'Mutually assured destruction': Trump’s 'noxious' ploy comes for his own MAGA base

President Donald Trump is not only entirely responsible for the "noxious" redistricting war in Texas and California, writes New York Times opinion columnist Michelle Cottle, but that war is coming for his own base.
“What we have right now — this domino effect or this redistricting war of mutually assured destruction — that’s just total chaos,” Rep. Kevin Kiley (R-CA), who represents California’s Third Congressional District, tells Cottle.
Governor Gavin Newsom's (D-CA) plan to put new congressional maps before voters is "retaliatory gerrymandering" against Texas Governor Gregg Abbott's (TX-R) own plans for redistricting, which Kiley condemned back in August.
"My district will be torn into six different pieces,” Kiley told Cottle, adding, “People think that’s crazy.”
Trying to "short circuit the madness," Cottle writes, Kiley introduced a bill in the U.S. House to outlaw mid decade redistricting nationwide.
“It definitely has a lot of support on both sides of the aisle,” he told her.
Kiley says he sees a rare opportunity for unity between Republicans and Democrats.
“Maybe the one thing that Democrats and Republicans can agree on these days is that having this kind of unscheduled upheaval to our representative government is a really bad thing,” he said.
Cottle scoffs at the idea, saying, "What happens is quite likely to be nothing. Nada. Bupkis. The odds that this speaker will move to thwart the electoral desires of this president are roughly the same as those of [attorney general] Pam Bondi posting all of the [Jeffrey] Epstein files on Bluesky."
Rep. Doug LaMalfa (R-CA) agrees with Cottle, saying, Kiley's bill “is not going to go anywhere, because you’re not going to get consensus" and believes they should shift their focus to Trump's "Big Beautiful Bill" instead.

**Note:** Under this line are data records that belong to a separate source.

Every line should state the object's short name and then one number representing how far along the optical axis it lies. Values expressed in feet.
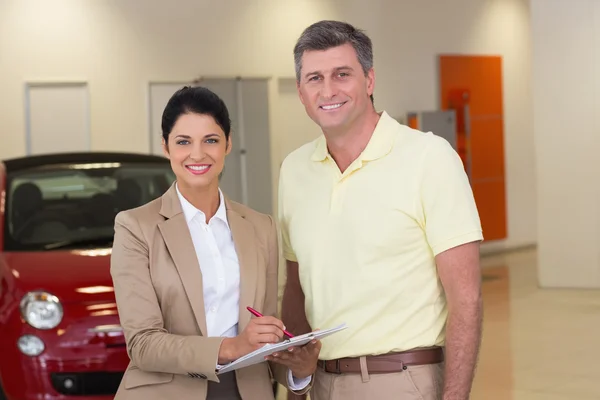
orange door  48.49
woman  8.25
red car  17.39
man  8.60
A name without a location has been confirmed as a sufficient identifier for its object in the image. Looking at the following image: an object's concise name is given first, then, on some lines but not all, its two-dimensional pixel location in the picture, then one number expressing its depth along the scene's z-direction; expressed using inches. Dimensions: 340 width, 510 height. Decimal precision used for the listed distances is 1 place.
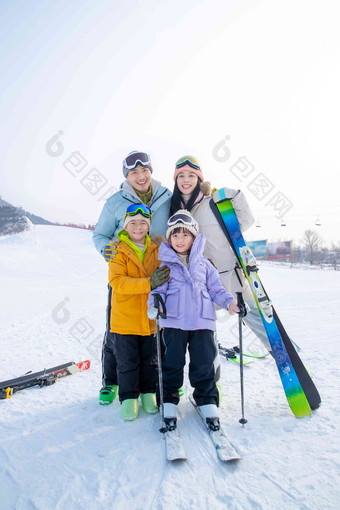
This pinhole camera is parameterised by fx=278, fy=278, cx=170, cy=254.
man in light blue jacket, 112.9
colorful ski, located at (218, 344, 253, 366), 149.1
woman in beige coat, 113.6
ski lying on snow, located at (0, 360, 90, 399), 112.4
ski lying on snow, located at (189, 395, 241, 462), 68.0
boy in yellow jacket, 95.7
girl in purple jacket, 88.7
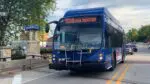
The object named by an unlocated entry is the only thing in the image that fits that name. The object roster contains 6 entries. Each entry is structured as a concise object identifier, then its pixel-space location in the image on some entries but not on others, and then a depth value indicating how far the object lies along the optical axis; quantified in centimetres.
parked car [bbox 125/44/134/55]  2646
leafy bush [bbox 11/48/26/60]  1351
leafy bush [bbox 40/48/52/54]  1869
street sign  1414
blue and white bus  804
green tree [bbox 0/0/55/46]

Cottle says no matter what they focus on, Trump shows no concern over the fact that his push for gerrymandering will also affect his own base.

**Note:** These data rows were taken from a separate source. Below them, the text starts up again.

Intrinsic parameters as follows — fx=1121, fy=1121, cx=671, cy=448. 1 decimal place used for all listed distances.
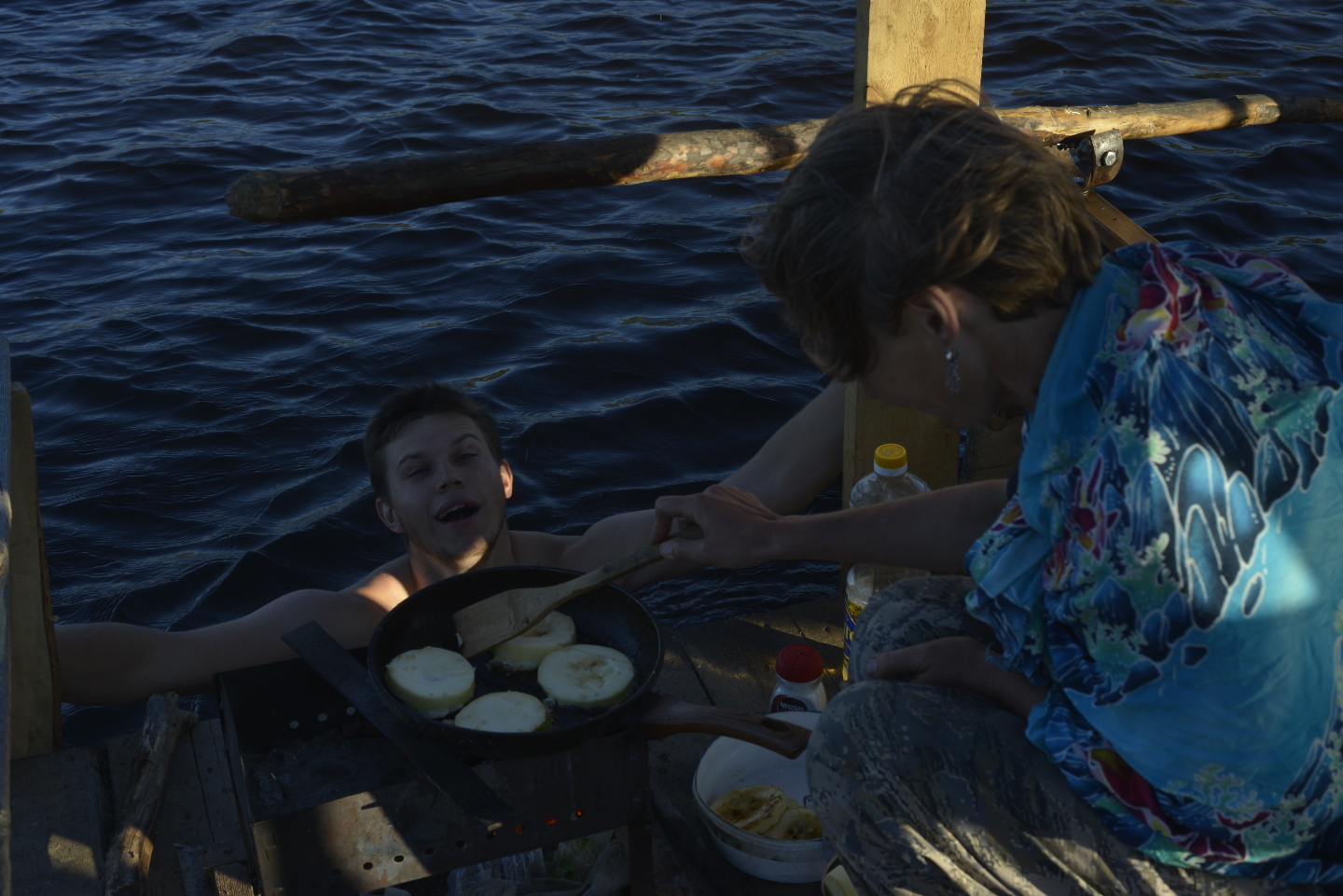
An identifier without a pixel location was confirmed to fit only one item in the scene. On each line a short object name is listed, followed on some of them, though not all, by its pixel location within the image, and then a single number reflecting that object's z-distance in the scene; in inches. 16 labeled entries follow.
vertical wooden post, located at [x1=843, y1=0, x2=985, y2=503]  104.3
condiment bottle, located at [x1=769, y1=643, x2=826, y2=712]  103.6
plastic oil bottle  110.2
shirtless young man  116.5
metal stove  75.5
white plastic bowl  89.7
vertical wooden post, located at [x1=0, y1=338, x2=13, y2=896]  49.7
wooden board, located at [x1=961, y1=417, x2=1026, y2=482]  136.6
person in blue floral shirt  55.6
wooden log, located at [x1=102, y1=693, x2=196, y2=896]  84.9
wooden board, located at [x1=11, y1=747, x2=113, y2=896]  88.1
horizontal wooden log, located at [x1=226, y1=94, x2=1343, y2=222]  99.8
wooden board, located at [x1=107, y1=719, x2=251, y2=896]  92.7
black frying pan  79.0
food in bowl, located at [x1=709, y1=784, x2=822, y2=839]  92.9
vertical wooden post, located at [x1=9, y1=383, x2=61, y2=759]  96.7
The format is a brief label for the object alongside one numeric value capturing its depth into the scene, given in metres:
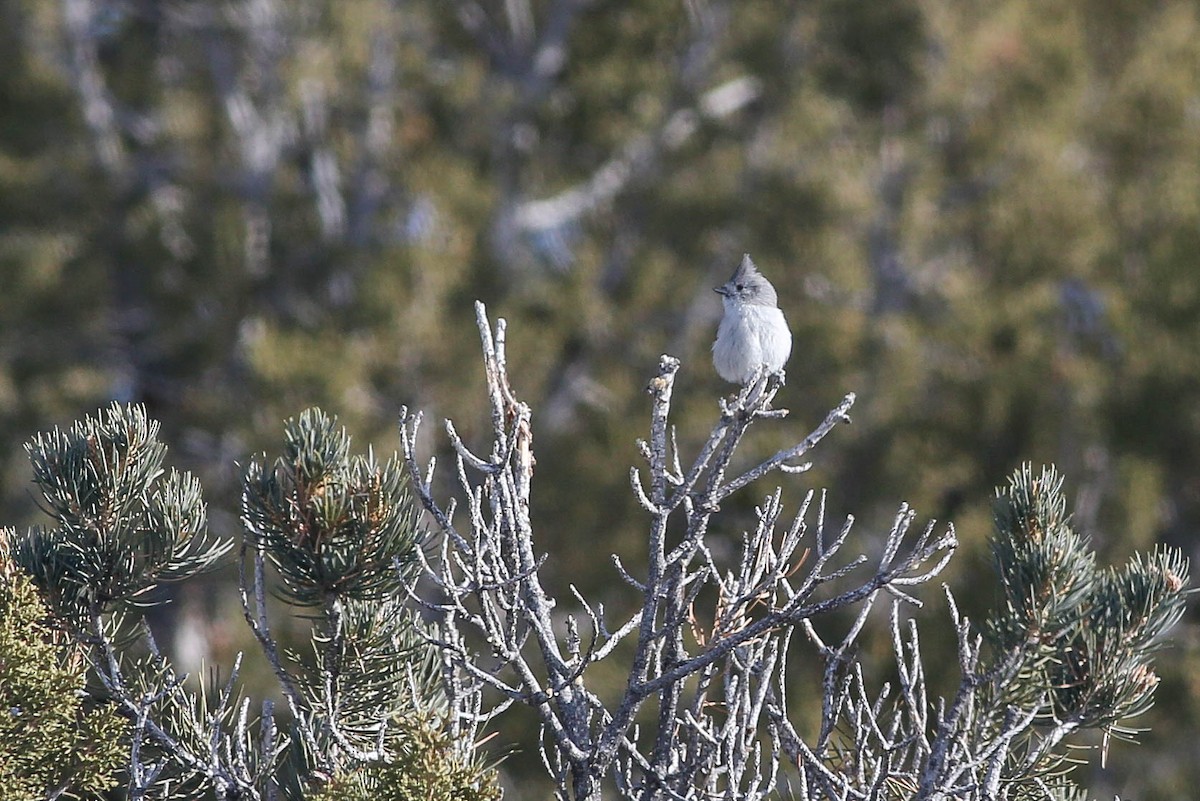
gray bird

"As the president presses for more red states to join the fray, it becomes all the more vivid just how expendable he considers the other members of his political team, no matter how loyal or useful they have been," she says, adding, "No one is safe."
Kiley cries foul, saying, “It fails the test of kindergarten logic that two wrongs don’t make a right. Just because we don’t like what’s happening in some other state, why should our own citizens pay the price for that?”
Cottle has no sympathy for Kiley or the Republicans and says that as reasonable as Kiley's argument may be, "it feels more than a little rich for Republicans to be grumbling about a partisan power grab."
Kiley is pessimistic, or delusional if you ask Cottle, telling the NYT, “It could get to the point where we have rolling redistricting every cycle. We need to say, ‘Enough is enough.’”
Cottle remains skeptical.
"Alas, for someone as hungry for control as Mr. Trump, enough is never enough," she says.